When Interest Costs are Recoverable - "Interest" Cost Principle

(Editor’s Note. We have encountered numerous instances of auditors identifying a cost as "interest" or "tantamount to interest" and alluding to the interest cost principle, disallowing the cost. The following describes instances of when unallowable "interest costs" are not unallowable and is based on an article by Neil O’Donnell and Patricia Meagher of the law firm of Rodgers, Joseph, O’Donnell and Quinn in the October 1998 issue of the CP&A REPORT.)

Much of the common wisdom that interest is not recoverable stems from the cost principle "Interest and other financial costs" now appearing at FAR 31.205-20. The text reads as follows:

"Interest on borrowings (however represented); bond discounts; costs of financing and refinancing capital (net worth plus long-term liabilities), legal and professional fees paid in connection with preparing prospectuses, costs of preparing and issuing stock rights, and directly associated costs are unallowable except for interest assessed by State or local taxing authorities under conditions specified in 31.205-41 (Taxes)".

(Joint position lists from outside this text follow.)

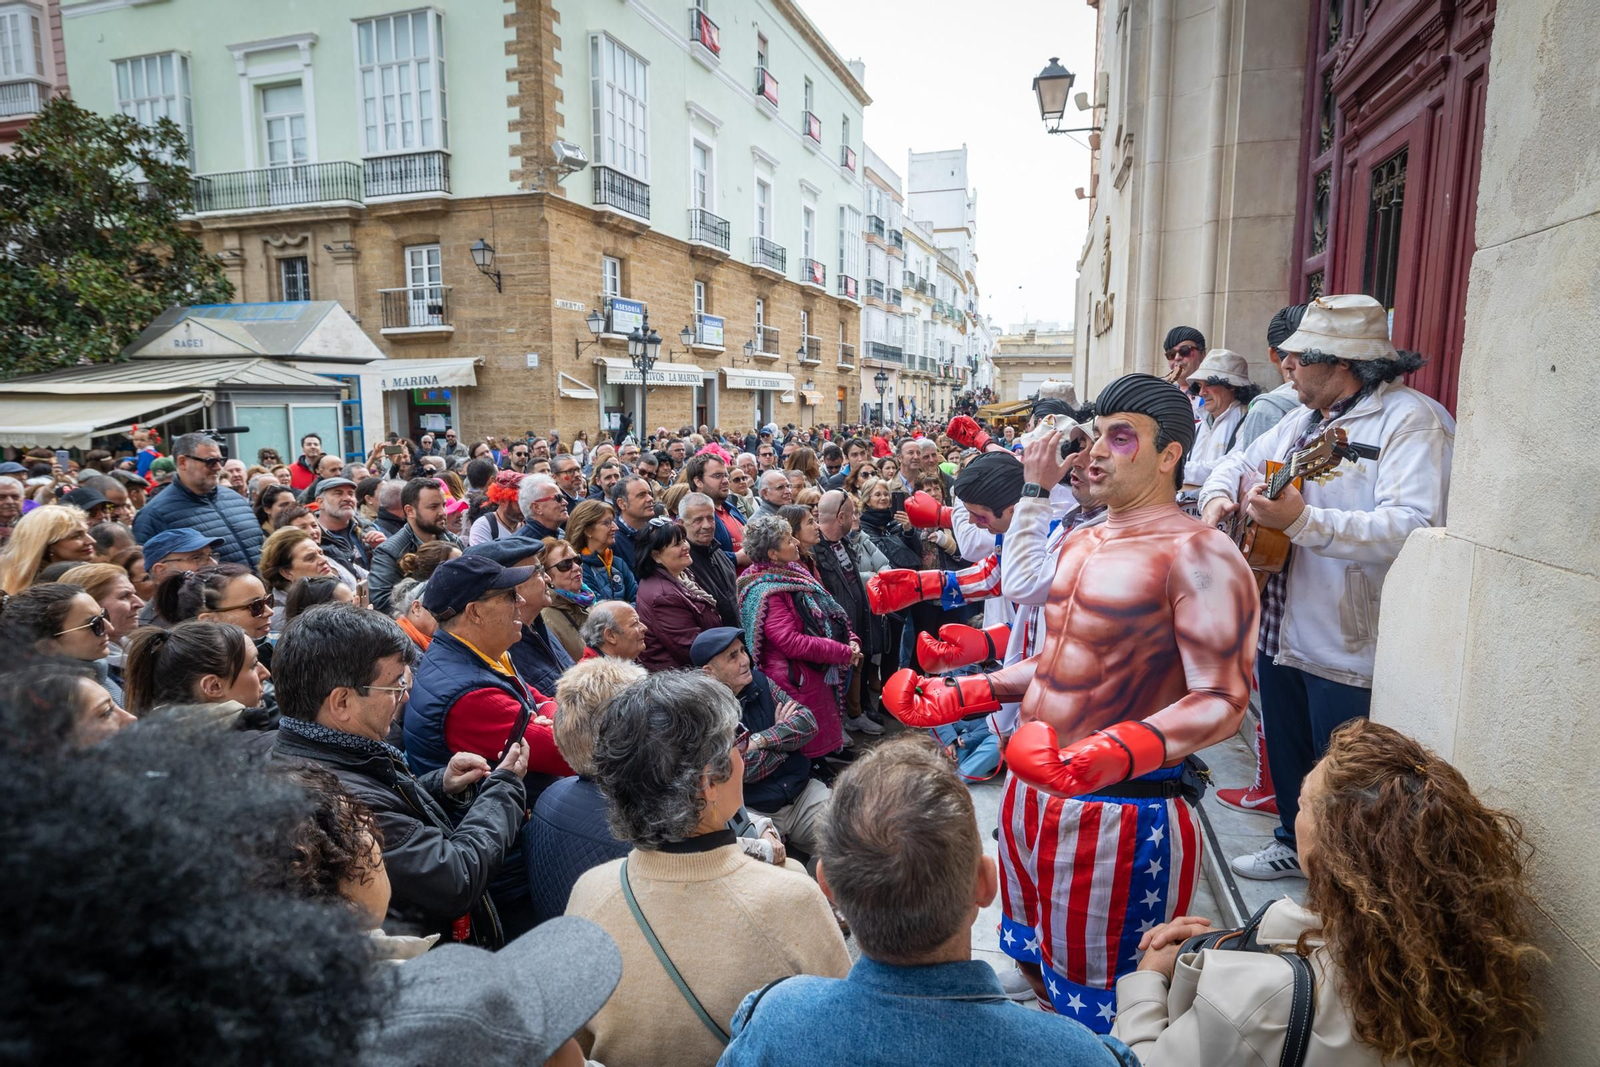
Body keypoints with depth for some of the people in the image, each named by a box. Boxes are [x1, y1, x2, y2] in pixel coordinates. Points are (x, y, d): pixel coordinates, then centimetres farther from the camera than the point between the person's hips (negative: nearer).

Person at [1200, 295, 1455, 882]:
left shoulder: (1412, 419, -17)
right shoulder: (1304, 419, 11)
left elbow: (1414, 528, -31)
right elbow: (1240, 462, 23)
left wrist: (1301, 519, -38)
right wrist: (1218, 497, 1)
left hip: (1349, 652, -9)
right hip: (1280, 633, 9)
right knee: (1286, 756, 25)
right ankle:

While the principle does restrict recovery of interest as a contract cost, the principle contains an important limitation: it prohibits the recovery of interest on borrowing, not interest recovery in general. In addition, the prohibition against interest on borrowing is offset in part by the recognition of the cost of money invested in capital covered by Cost Accounting Standards 414 and 417. Though we will not discuss these here, they provide the opportunity to recover imputed interest cost incurred as a result of contract performance in another form.

The regulatory history of the "interest" cost principle as well as recent interpretations in two cases indicate there are opportunities to recoup interest costs in contract performance.